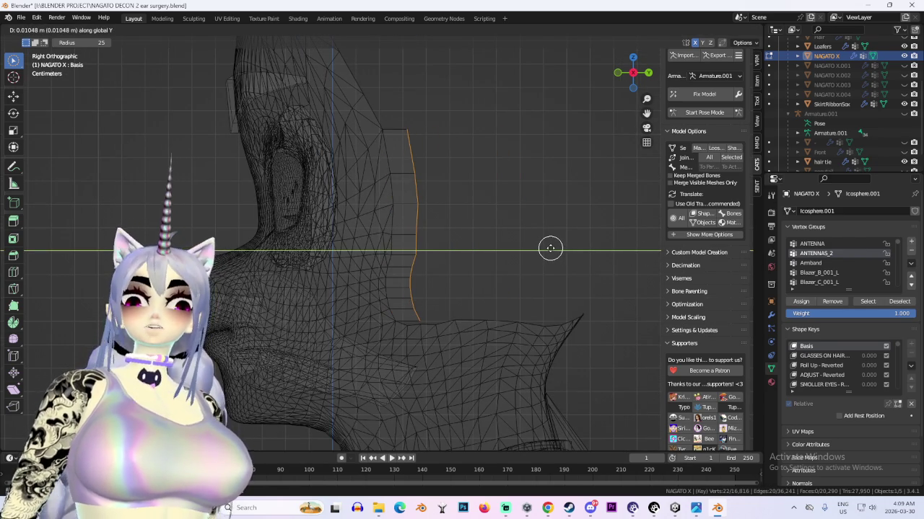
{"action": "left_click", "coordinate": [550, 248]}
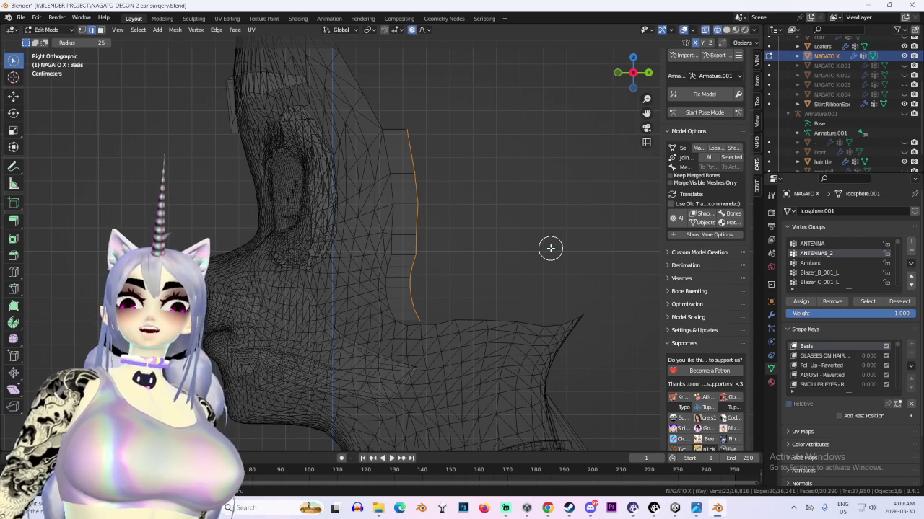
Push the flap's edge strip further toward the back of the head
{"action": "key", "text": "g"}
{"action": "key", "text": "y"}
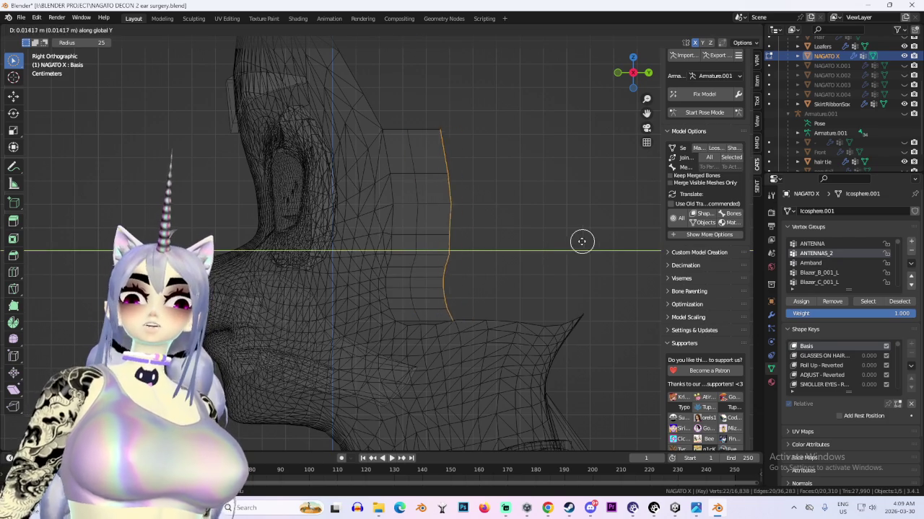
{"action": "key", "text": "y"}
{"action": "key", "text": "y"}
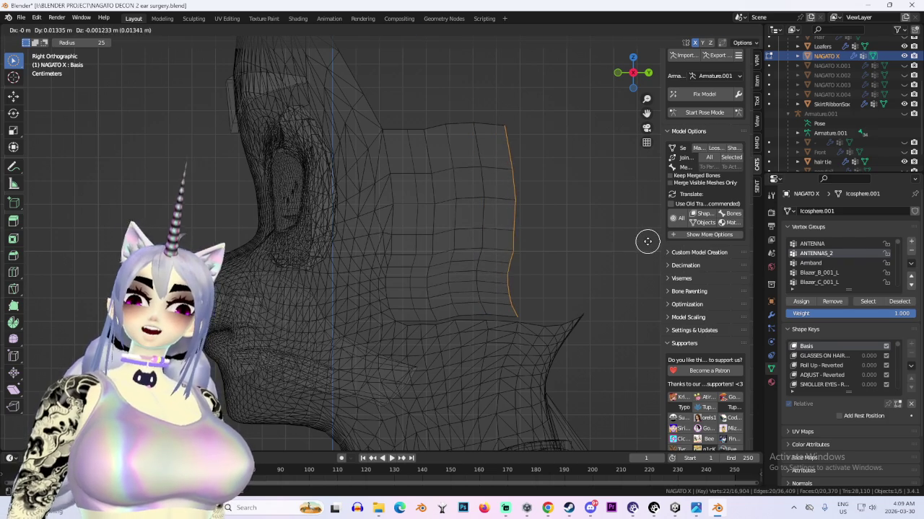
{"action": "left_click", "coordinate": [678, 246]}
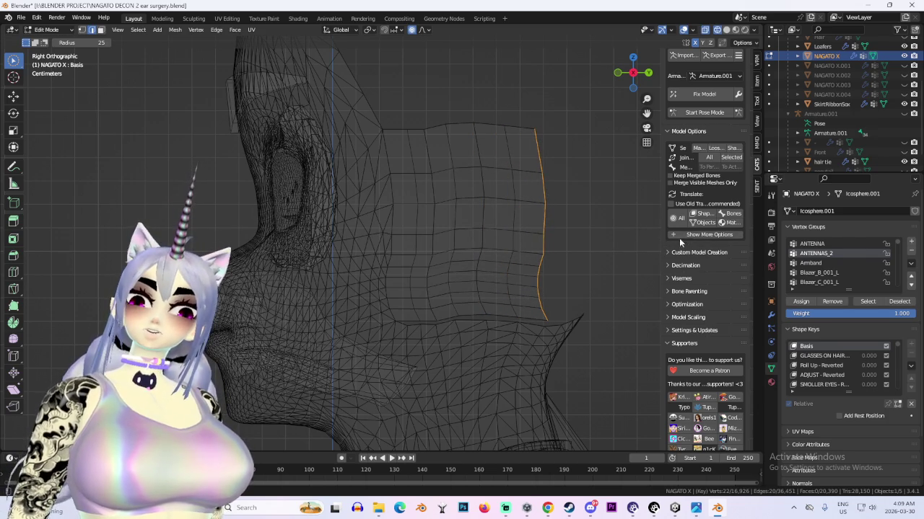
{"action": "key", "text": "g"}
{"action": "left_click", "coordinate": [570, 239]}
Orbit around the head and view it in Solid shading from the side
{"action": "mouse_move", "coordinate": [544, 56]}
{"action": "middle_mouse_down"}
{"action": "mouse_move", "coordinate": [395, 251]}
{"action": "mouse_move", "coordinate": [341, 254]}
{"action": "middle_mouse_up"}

--

## ACTION ITEM
What lines in the data above carry "coordinate"? Return them all.

## REPLY
{"action": "left_click", "coordinate": [550, 248]}
{"action": "left_click", "coordinate": [678, 246]}
{"action": "left_click", "coordinate": [570, 239]}
{"action": "mouse_move", "coordinate": [544, 56]}
{"action": "mouse_move", "coordinate": [395, 251]}
{"action": "mouse_move", "coordinate": [341, 254]}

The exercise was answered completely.